What to work on: Every line that includes the word "structure" needs to be copied from the listing.

Data excerpts:
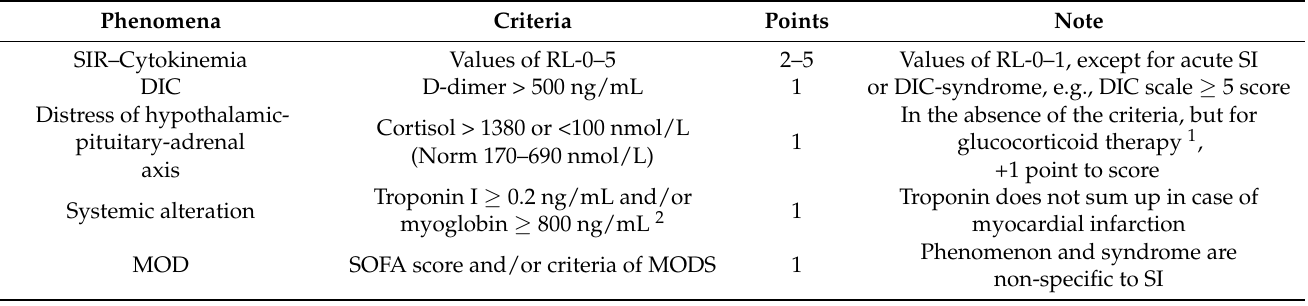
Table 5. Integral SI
---
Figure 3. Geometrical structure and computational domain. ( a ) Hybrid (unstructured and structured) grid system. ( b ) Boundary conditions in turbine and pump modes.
==
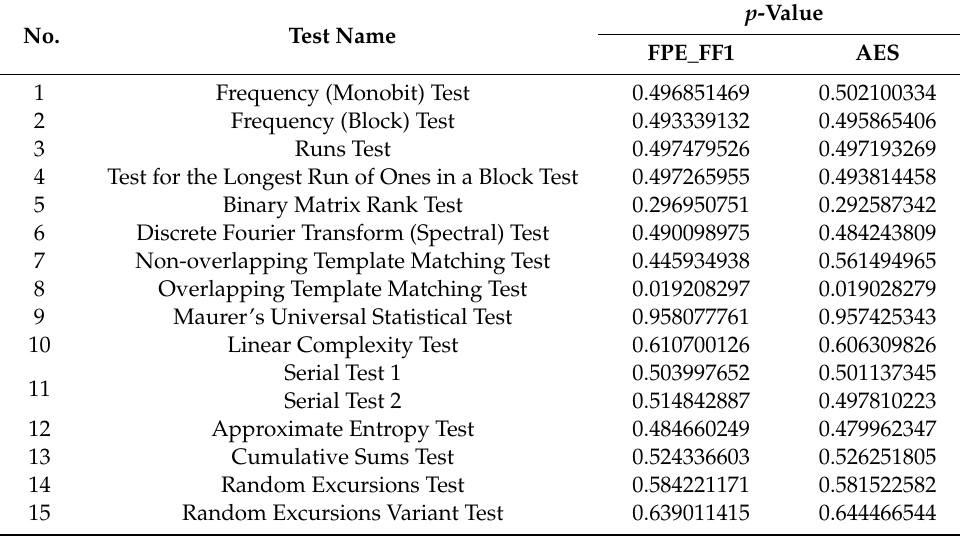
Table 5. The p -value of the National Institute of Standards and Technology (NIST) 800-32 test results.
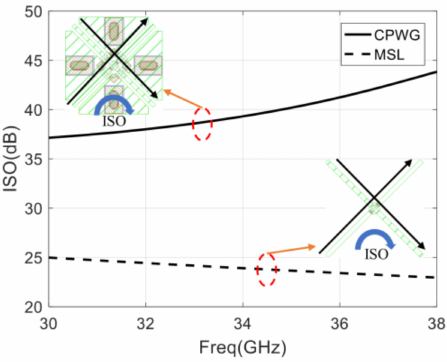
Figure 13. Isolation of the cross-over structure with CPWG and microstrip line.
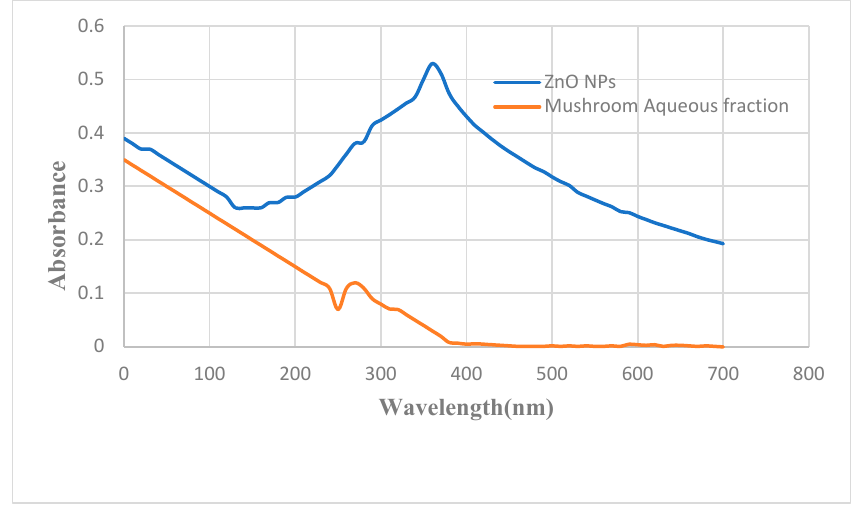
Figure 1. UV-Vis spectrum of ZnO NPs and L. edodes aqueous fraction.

Completed exercise:
Figure 3. Geometrical structure and computational domain. ( a ) Hybrid (unstructured and structured) grid system. ( b ) Boundary conditions in turbine and pump modes.
Figure 13. Isolation of the cross-over structure with CPWG and microstrip line.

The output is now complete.